REQUIRED TASK: Summarize the article on insurance and crypto mining below in two sentences.

GIVEN PASSAGE:
_ _ _

Insurance and crypto mining

George Frith
Account Manager - Digital Assets
26 April 2022
6 minute read

Insuring the crypto landscape

The digital world is fast-moving, especially if compared to the more traditional landscape of financial institutions, which can appear slow to keep up with the latest market developments and cutting-edge technology.

Until late last year few of us would readily admit to knowing what the metaverse really entailed, particularly in the context of businesses (unless you’ve seen Ready Player One). However, following Mark Zuckerberg’s Meta shift most of us now have at least some comprehension of what it is and what it might become. This is just one example of the speed at which the web3 landscape is developing.

The crypto industry is maturing

It could be said that the digital asset ecosystem is entering into its early adolescence. Indeed, is it now in the teenage years? Still with that rebellious disobedient streak, an air of knowing it all, often discounting age old wisdom. Surely experience and time in the market doesn’t matter! On the flip side the industry is growing up fast and taking on more responsibility (much like the grumpy teenager does), engaging with regulators in a collaborative manner and helping to shape the future of the industry. One can see how crypto is ‘growing up’ with the steady rise of the institutions, for every ‘crypto bro’ there's also a suit joining the scene.

It's perhaps most illuminating to compare where we are now to the late 1990's and the tipping point of internet adoption. Interestingly, digital asset adoption is happening at a much faster pace. In early 2021 the industry reached 150 million users, with the annual growth rate for digital assets at the time standing at 113%. If we compare this to the internet at the same stage, with the same number of users, it was achieving a mere 63% annual growth rate.

Even if the annual growth rate drops to 90%, digital asset users will still total over a billion by 2024. It's fair to say the digital asset ecosystem has achieved Malcolm Gladwell’s ‘Tipping Point’ in its adoption curve. The genie is out of the bottle, the toothpaste is out of the tube. The market has come a long way in a short space of time, in the last 18 months alone the market has gone from fewer than 14 digital asset companies with valuations over $1bn, to over 100 today. Investment in this technology continues to grow and the industry isn’t going away, is it then finally time for insurers to make the leap?

Risk is essential for growth

As an industry, insurers play a vital role in the economy, allowing businesses to take risks and grow.

Given the close to $2trn combined market cap of cryptocurrencies it may come as somewhat of a surprise that there’s very little to see in the way of cryptocurrency insurance offerings for digital assets. This is even more pronounced for cryptocurrency mining operations seeking insurance.

The proof-of-work consensus mechanism underpinning well known assets such as Bitcoin, Ethereum (for now) and Litecoin has been in existence for over 10 years following Bitcoin’s creation in 2009. As a result there are now a large number of well capitalised, well-funded and well managed crypto miners. For the insurance industry this should be an exciting new frontier, a new, growing industry bringing ‘new new’ buying power and premium to the market offering insurers opportunities that would not have existed even 5 years ago.

The advantage of crypto mining businesses

For those that choose to inhabit the digital asset ecosystem, what seems cutting edge to most is viewed as run of the mill, and to some crypto natives even ‘boring.’ Cryptocurrency mining is one such area, there are now over 20 publicly listed cryptocurrency mining companies, however some on the cutting edge of the technology stack have reduced focus on this area of cryptocurrency and moved on to projects considered far more exciting. Why worry about mining for bitcoin when you could be creating virtual NFT horses for racing and gambling?

_ _ _

ITEMS:
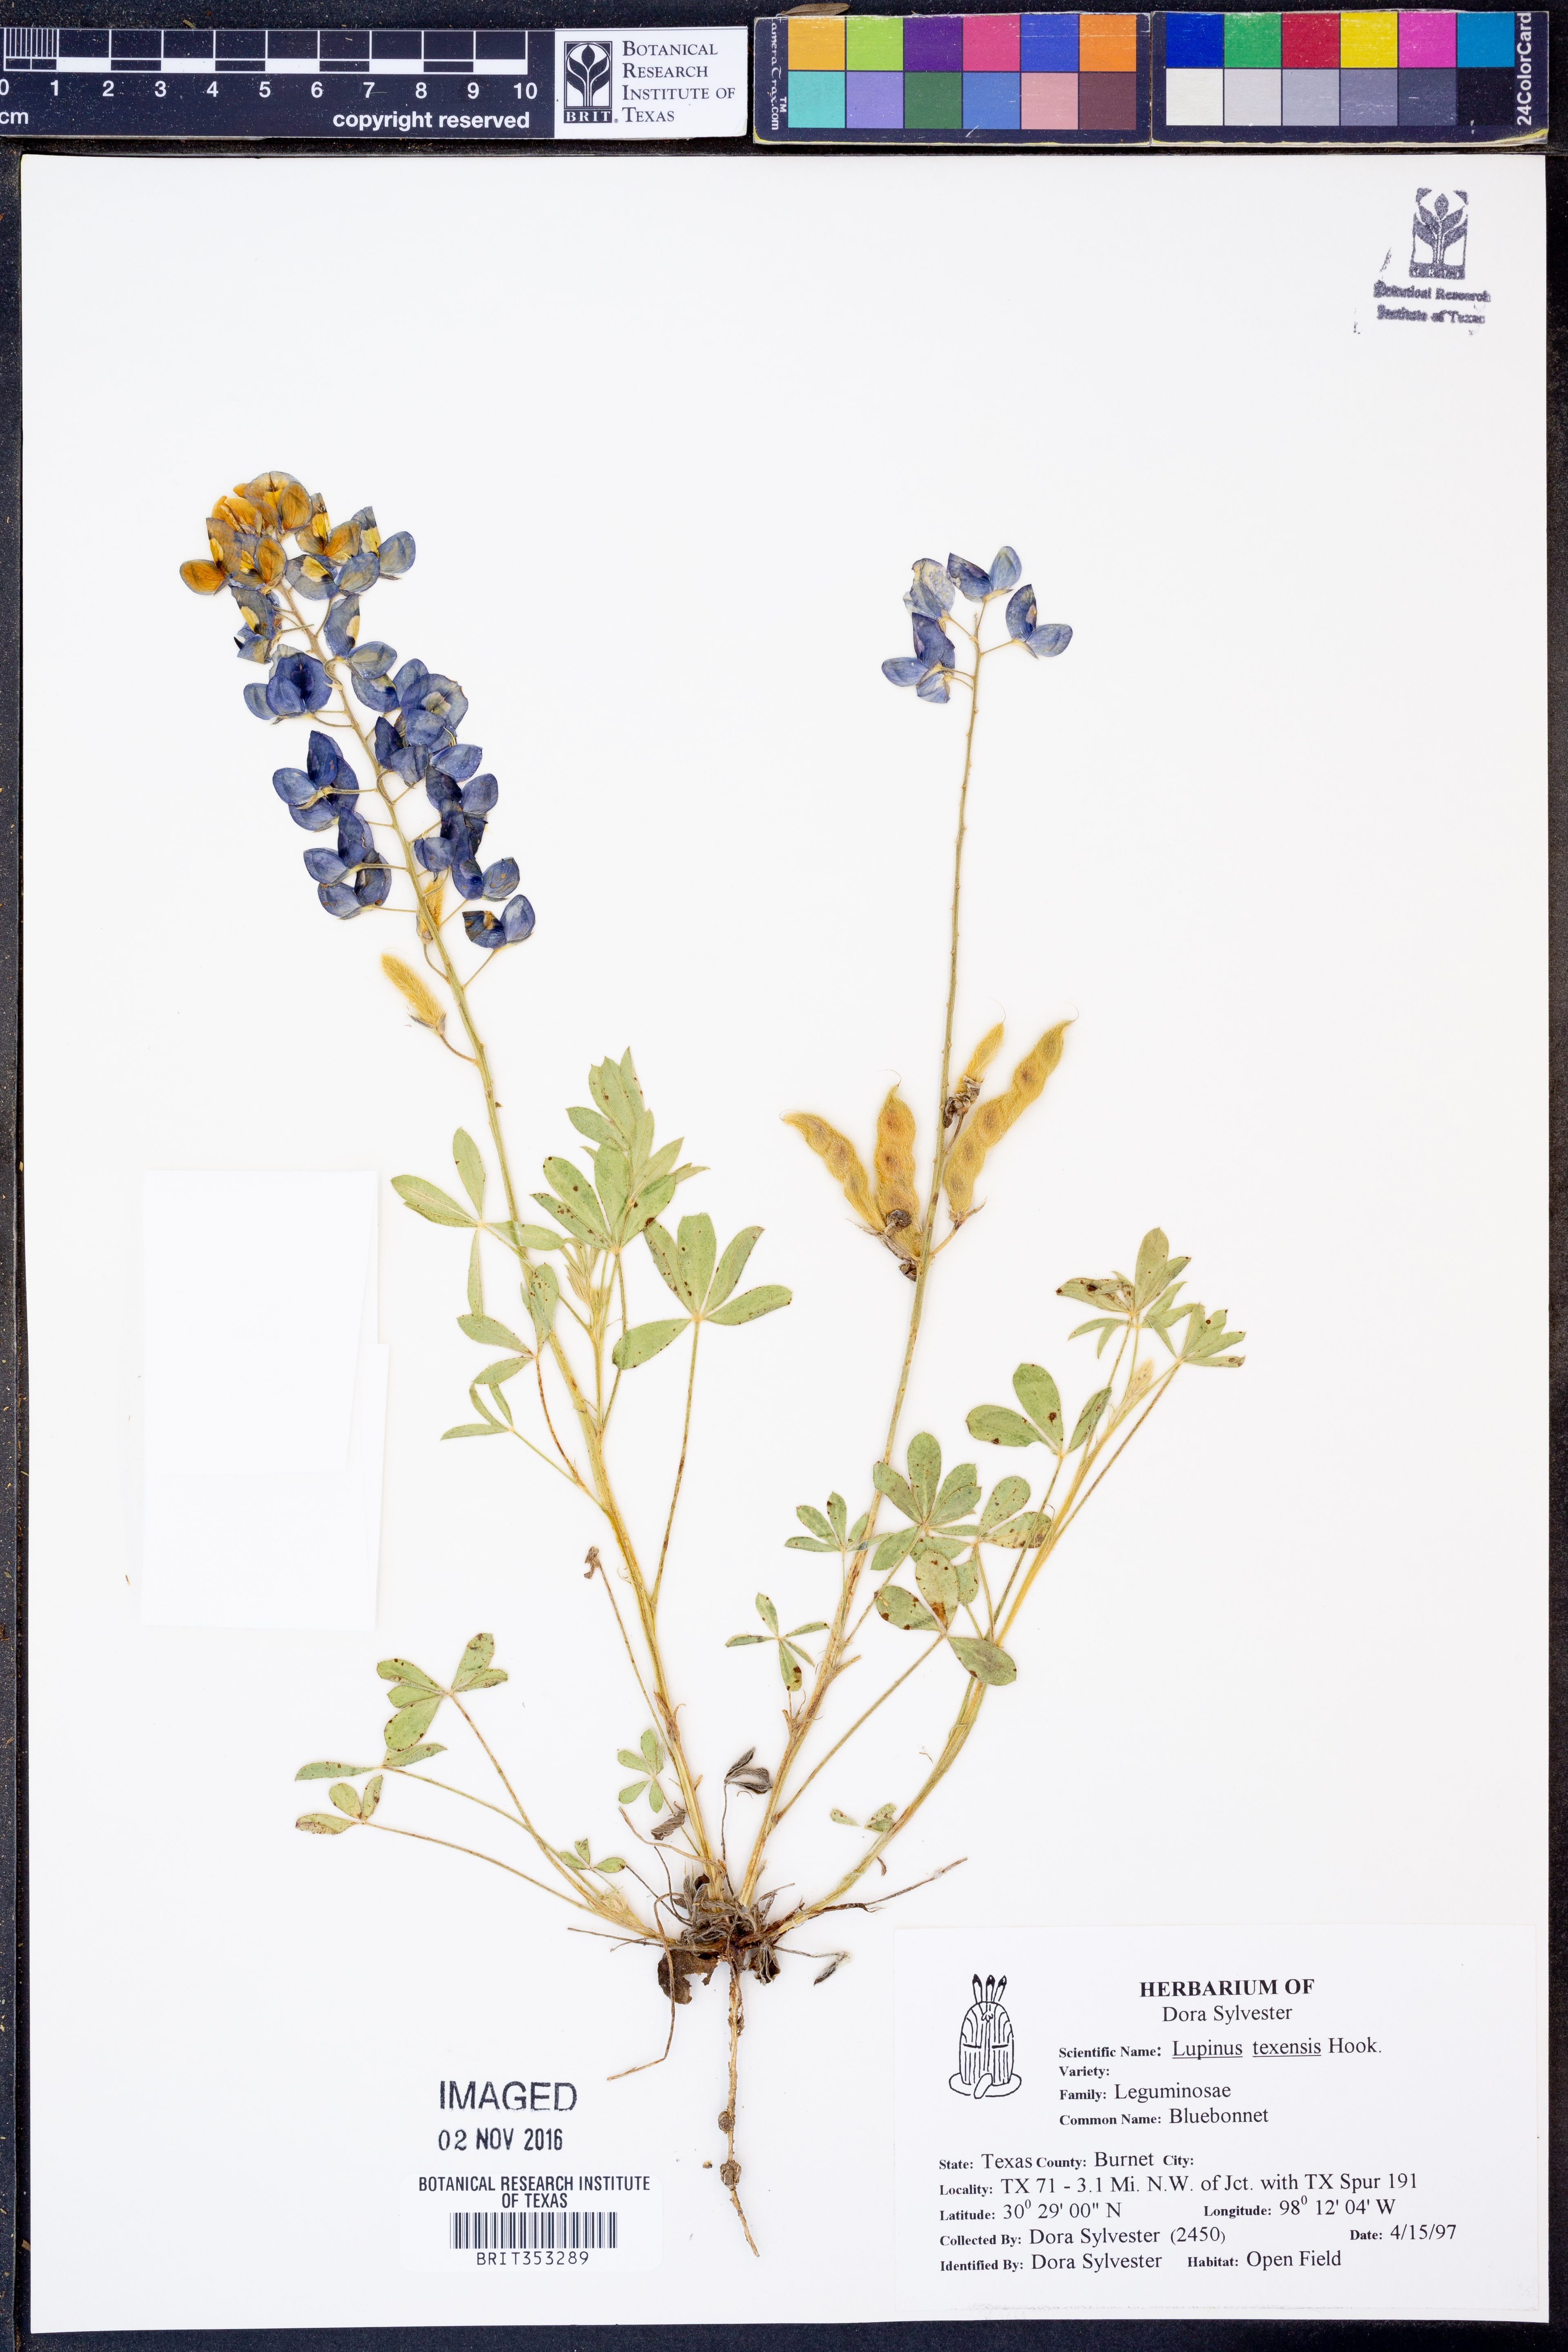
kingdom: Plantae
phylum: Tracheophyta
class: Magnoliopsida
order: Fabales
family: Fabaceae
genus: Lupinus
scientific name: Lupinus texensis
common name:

_ _ _

ANSWER FOR THIS EXERCISE: The digital asset industry is maturing fast, with adoption outpacing the internet's at the same stage: it reached 150 million users in early 2021 with a 113% annual growth rate, against 63% for the internet. Despite a combined cryptocurrency market cap of close to $2trn, insurance offerings for digital assets are scarce, especially for mining operations, which the article presents as an exciting new frontier for insurers because many miners are now well capitalized, well funded and well managed.